I have been studying a processing time for an industrial process. The present analysis just consists of finding the mean value as if the time was distributed normally. I took a sample of data and made a histogram of the data and realized it is not normally distributed at all. The normal distribution isn't a bad fit though. Also I realized that there are two peaks to the distribution. I spent some time watching the process and I realized that an error occurs in the process which can be corrected but it take almost twice the time to complete the process if the error occurs. So I broke the data into two sets one without the error and one without the error. The error free and error histograms fit a gamma distribution well (I don't know if this is the best choice), but the error free process has a mode of about 4 minutes and the process with an error has a mode of about 9 minutes. I also looked at how probable an error is to occur and it was around 30%.

My question is: Is there a way to recombine these two distributions and the probability of error into a single distribution so I can define a mode for the whole process.

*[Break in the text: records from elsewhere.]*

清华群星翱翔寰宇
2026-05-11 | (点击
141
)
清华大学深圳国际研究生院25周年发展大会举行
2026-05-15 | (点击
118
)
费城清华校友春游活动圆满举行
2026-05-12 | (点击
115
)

I want to change the process to reduce the likely hood of error, but with everything it is all about \$. So I have to be able to justify what I want to do.

2. Dec 12, 2015

Staff: Mentor

You would just do a weighted average of the two distributions with the weighting determined by the probability of an error. This is called a mixture distribution.

You probably will not be able to find a nice closed form solution for the distribution, so you will need to go to a numerical approximation.

3. Dec 12, 2015

SSGD

Thanks for the help. This points me in the right direct.

4. Dec 12, 2015

SSGD

Would this be a weighted inner product of the two distributions?

5. Dec 12, 2015

Staff: Mentor

I was just thinking of a weighted sum, not a weighted inner product.

6. Dec 14, 2015

Stephen Tashi

Did you mean "mode" (of a distribution) or "model" (of a process) ?

7. Dec 16, 2015

SSGD

Sorry model for the process. It has two modes. I don't have much experience with a mixture distribution. I looked into mixture distributions but it doesn't define a weight average. I'm assuming I would want to use the follow:

(1-.3)*P(no error,t)+.3*P(error,t). I hope this is the weighted sum

8. Dec 17, 2015

Stephen Tashi

Yes, that is the weighted sum.

In your original post, you said:
Why did your procedure for finding the mean value depend on making an assumption about how the data was distributed? Do you do something other than simply compute the sample mean of the data?

9. Dec 18, 2015

SSGD

I should say the present method is to take the average. I'm not staying it isn't good enough I just think there is more information to be found in the histogram for the process. I just want to find a more precise method. And if it doesn't stick so be it, but I just want to push my understanding of this process... I have learned that a bimodal histogram might have things like correctable errors, and what a weighted average is?

10. Dec 20, 2015

Stephen Tashi

The place to begin understanding is to understand the many different mathematical interpretations of "precise method". One way way to look at Statistics is that it has two main branches: 1) Estimation 2) Hypothesis Testing. In addition to Statistics, there is the mathematical discipline of constructing Probability Models.

As a general rule, my preferred approach to real life problems is to construct Probability Models and implement them as computer simulations. If you have only a few narrow goals that you are trying to accomplish then Statistics can do that. If you can't anticipate all the questions that you'll want to investigate then it's best to construct a simulation.